_Data provided:_

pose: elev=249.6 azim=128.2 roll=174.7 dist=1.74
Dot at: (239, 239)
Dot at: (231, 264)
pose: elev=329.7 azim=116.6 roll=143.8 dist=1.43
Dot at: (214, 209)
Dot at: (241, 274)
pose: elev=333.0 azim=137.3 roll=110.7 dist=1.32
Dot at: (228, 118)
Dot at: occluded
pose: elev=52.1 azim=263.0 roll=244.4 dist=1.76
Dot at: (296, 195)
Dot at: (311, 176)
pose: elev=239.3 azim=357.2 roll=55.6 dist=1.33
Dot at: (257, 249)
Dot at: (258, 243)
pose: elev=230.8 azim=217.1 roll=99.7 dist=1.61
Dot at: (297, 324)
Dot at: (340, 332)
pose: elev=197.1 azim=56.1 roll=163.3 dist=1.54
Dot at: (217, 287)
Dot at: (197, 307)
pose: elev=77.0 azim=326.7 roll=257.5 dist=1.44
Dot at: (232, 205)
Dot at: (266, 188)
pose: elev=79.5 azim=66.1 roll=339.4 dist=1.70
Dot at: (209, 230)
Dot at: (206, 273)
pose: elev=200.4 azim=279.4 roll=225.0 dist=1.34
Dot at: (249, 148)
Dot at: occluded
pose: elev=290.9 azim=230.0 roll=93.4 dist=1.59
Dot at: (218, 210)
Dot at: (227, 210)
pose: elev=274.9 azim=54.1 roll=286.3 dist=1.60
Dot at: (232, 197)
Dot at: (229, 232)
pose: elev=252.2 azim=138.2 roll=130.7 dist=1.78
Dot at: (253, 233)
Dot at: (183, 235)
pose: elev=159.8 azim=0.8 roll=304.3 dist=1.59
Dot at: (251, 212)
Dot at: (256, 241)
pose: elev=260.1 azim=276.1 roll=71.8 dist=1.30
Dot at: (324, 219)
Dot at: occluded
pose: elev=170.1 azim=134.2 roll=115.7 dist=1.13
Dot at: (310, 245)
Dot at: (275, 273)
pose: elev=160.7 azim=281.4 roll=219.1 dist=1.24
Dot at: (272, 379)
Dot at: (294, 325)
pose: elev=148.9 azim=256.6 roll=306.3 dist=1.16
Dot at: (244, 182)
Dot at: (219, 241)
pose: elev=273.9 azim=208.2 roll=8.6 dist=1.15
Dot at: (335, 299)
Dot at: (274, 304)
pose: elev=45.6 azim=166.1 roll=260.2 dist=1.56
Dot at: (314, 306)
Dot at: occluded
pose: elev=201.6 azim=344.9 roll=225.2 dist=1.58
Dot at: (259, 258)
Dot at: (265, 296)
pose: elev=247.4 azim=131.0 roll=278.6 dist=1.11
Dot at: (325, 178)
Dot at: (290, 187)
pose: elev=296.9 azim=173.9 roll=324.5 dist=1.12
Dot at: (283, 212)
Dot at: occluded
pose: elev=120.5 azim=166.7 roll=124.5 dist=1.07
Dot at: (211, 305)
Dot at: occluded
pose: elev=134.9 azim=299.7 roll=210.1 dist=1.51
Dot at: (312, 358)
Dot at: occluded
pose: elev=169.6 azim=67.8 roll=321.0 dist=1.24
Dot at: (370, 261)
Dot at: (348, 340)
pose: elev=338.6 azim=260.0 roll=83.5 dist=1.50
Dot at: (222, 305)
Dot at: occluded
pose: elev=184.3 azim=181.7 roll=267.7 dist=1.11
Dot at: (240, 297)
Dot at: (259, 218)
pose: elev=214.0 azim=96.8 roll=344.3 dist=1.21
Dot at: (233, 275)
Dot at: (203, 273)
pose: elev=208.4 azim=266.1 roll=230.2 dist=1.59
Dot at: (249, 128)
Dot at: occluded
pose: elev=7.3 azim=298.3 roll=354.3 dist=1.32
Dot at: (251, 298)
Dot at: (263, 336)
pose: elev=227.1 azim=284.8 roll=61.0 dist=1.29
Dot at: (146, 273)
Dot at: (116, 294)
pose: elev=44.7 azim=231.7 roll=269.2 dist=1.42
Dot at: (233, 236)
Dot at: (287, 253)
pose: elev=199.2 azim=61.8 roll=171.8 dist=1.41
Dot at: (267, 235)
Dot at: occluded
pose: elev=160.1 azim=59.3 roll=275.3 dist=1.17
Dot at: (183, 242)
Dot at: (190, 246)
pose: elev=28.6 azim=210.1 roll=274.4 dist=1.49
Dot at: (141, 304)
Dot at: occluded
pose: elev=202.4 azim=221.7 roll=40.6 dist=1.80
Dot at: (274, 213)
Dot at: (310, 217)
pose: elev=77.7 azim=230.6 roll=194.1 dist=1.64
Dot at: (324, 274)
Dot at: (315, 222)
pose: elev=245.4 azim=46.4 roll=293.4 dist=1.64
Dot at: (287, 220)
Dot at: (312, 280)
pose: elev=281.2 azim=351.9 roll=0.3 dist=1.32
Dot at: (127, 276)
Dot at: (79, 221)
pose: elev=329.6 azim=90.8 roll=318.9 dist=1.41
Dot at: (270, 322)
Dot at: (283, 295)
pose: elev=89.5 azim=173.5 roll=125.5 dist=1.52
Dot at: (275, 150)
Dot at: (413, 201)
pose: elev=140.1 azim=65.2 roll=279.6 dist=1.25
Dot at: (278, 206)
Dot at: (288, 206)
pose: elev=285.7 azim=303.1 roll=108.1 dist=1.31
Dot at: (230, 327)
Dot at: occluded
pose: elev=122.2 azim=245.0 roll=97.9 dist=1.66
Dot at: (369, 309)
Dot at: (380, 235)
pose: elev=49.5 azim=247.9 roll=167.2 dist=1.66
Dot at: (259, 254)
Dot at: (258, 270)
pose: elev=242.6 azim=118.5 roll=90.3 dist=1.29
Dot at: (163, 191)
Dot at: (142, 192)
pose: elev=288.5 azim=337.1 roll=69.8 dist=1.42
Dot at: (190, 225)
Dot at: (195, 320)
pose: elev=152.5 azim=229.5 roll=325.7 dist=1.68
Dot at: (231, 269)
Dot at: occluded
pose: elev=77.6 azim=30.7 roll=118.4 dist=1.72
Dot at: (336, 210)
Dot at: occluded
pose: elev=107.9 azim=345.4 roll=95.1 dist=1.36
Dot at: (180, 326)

_Brief:_
Format every line of the material above as a JSON array of strings, one string per line, leaving out blank lines.

_Solution:_
[
  "pose: elev=249.6 azim=128.2 roll=174.7 dist=1.74",
  "Dot at: (239, 239)",
  "Dot at: (231, 264)",
  "pose: elev=329.7 azim=116.6 roll=143.8 dist=1.43",
  "Dot at: (214, 209)",
  "Dot at: (241, 274)",
  "pose: elev=333.0 azim=137.3 roll=110.7 dist=1.32",
  "Dot at: (228, 118)",
  "Dot at: occluded",
  "pose: elev=52.1 azim=263.0 roll=244.4 dist=1.76",
  "Dot at: (296, 195)",
  "Dot at: (311, 176)",
  "pose: elev=239.3 azim=357.2 roll=55.6 dist=1.33",
  "Dot at: (257, 249)",
  "Dot at: (258, 243)",
  "pose: elev=230.8 azim=217.1 roll=99.7 dist=1.61",
  "Dot at: (297, 324)",
  "Dot at: (340, 332)",
  "pose: elev=197.1 azim=56.1 roll=163.3 dist=1.54",
  "Dot at: (217, 287)",
  "Dot at: (197, 307)",
  "pose: elev=77.0 azim=326.7 roll=257.5 dist=1.44",
  "Dot at: (232, 205)",
  "Dot at: (266, 188)",
  "pose: elev=79.5 azim=66.1 roll=339.4 dist=1.70",
  "Dot at: (209, 230)",
  "Dot at: (206, 273)",
  "pose: elev=200.4 azim=279.4 roll=225.0 dist=1.34",
  "Dot at: (249, 148)",
  "Dot at: occluded",
  "pose: elev=290.9 azim=230.0 roll=93.4 dist=1.59",
  "Dot at: (218, 210)",
  "Dot at: (227, 210)",
  "pose: elev=274.9 azim=54.1 roll=286.3 dist=1.60",
  "Dot at: (232, 197)",
  "Dot at: (229, 232)",
  "pose: elev=252.2 azim=138.2 roll=130.7 dist=1.78",
  "Dot at: (253, 233)",
  "Dot at: (183, 235)",
  "pose: elev=159.8 azim=0.8 roll=304.3 dist=1.59",
  "Dot at: (251, 212)",
  "Dot at: (256, 241)",
  "pose: elev=260.1 azim=276.1 roll=71.8 dist=1.30",
  "Dot at: (324, 219)",
  "Dot at: occluded",
  "pose: elev=170.1 azim=134.2 roll=115.7 dist=1.13",
  "Dot at: (310, 245)",
  "Dot at: (275, 273)",
  "pose: elev=160.7 azim=281.4 roll=219.1 dist=1.24",
  "Dot at: (272, 379)",
  "Dot at: (294, 325)",
  "pose: elev=148.9 azim=256.6 roll=306.3 dist=1.16",
  "Dot at: (244, 182)",
  "Dot at: (219, 241)",
  "pose: elev=273.9 azim=208.2 roll=8.6 dist=1.15",
  "Dot at: (335, 299)",
  "Dot at: (274, 304)",
  "pose: elev=45.6 azim=166.1 roll=260.2 dist=1.56",
  "Dot at: (314, 306)",
  "Dot at: occluded",
  "pose: elev=201.6 azim=344.9 roll=225.2 dist=1.58",
  "Dot at: (259, 258)",
  "Dot at: (265, 296)",
  "pose: elev=247.4 azim=131.0 roll=278.6 dist=1.11",
  "Dot at: (325, 178)",
  "Dot at: (290, 187)",
  "pose: elev=296.9 azim=173.9 roll=324.5 dist=1.12",
  "Dot at: (283, 212)",
  "Dot at: occluded",
  "pose: elev=120.5 azim=166.7 roll=124.5 dist=1.07",
  "Dot at: (211, 305)",
  "Dot at: occluded",
  "pose: elev=134.9 azim=299.7 roll=210.1 dist=1.51",
  "Dot at: (312, 358)",
  "Dot at: occluded",
  "pose: elev=169.6 azim=67.8 roll=321.0 dist=1.24",
  "Dot at: (370, 261)",
  "Dot at: (348, 340)",
  "pose: elev=338.6 azim=260.0 roll=83.5 dist=1.50",
  "Dot at: (222, 305)",
  "Dot at: occluded",
  "pose: elev=184.3 azim=181.7 roll=267.7 dist=1.11",
  "Dot at: (240, 297)",
  "Dot at: (259, 218)",
  "pose: elev=214.0 azim=96.8 roll=344.3 dist=1.21",
  "Dot at: (233, 275)",
  "Dot at: (203, 273)",
  "pose: elev=208.4 azim=266.1 roll=230.2 dist=1.59",
  "Dot at: (249, 128)",
  "Dot at: occluded",
  "pose: elev=7.3 azim=298.3 roll=354.3 dist=1.32",
  "Dot at: (251, 298)",
  "Dot at: (263, 336)",
  "pose: elev=227.1 azim=284.8 roll=61.0 dist=1.29",
  "Dot at: (146, 273)",
  "Dot at: (116, 294)",
  "pose: elev=44.7 azim=231.7 roll=269.2 dist=1.42",
  "Dot at: (233, 236)",
  "Dot at: (287, 253)",
  "pose: elev=199.2 azim=61.8 roll=171.8 dist=1.41",
  "Dot at: (267, 235)",
  "Dot at: occluded",
  "pose: elev=160.1 azim=59.3 roll=275.3 dist=1.17",
  "Dot at: (183, 242)",
  "Dot at: (190, 246)",
  "pose: elev=28.6 azim=210.1 roll=274.4 dist=1.49",
  "Dot at: (141, 304)",
  "Dot at: occluded",
  "pose: elev=202.4 azim=221.7 roll=40.6 dist=1.80",
  "Dot at: (274, 213)",
  "Dot at: (310, 217)",
  "pose: elev=77.7 azim=230.6 roll=194.1 dist=1.64",
  "Dot at: (324, 274)",
  "Dot at: (315, 222)",
  "pose: elev=245.4 azim=46.4 roll=293.4 dist=1.64",
  "Dot at: (287, 220)",
  "Dot at: (312, 280)",
  "pose: elev=281.2 azim=351.9 roll=0.3 dist=1.32",
  "Dot at: (127, 276)",
  "Dot at: (79, 221)",
  "pose: elev=329.6 azim=90.8 roll=318.9 dist=1.41",
  "Dot at: (270, 322)",
  "Dot at: (283, 295)",
  "pose: elev=89.5 azim=173.5 roll=125.5 dist=1.52",
  "Dot at: (275, 150)",
  "Dot at: (413, 201)",
  "pose: elev=140.1 azim=65.2 roll=279.6 dist=1.25",
  "Dot at: (278, 206)",
  "Dot at: (288, 206)",
  "pose: elev=285.7 azim=303.1 roll=108.1 dist=1.31",
  "Dot at: (230, 327)",
  "Dot at: occluded",
  "pose: elev=122.2 azim=245.0 roll=97.9 dist=1.66",
  "Dot at: (369, 309)",
  "Dot at: (380, 235)",
  "pose: elev=49.5 azim=247.9 roll=167.2 dist=1.66",
  "Dot at: (259, 254)",
  "Dot at: (258, 270)",
  "pose: elev=242.6 azim=118.5 roll=90.3 dist=1.29",
  "Dot at: (163, 191)",
  "Dot at: (142, 192)",
  "pose: elev=288.5 azim=337.1 roll=69.8 dist=1.42",
  "Dot at: (190, 225)",
  "Dot at: (195, 320)",
  "pose: elev=152.5 azim=229.5 roll=325.7 dist=1.68",
  "Dot at: (231, 269)",
  "Dot at: occluded",
  "pose: elev=77.6 azim=30.7 roll=118.4 dist=1.72",
  "Dot at: (336, 210)",
  "Dot at: occluded",
  "pose: elev=107.9 azim=345.4 roll=95.1 dist=1.36",
  "Dot at: (180, 326)"
]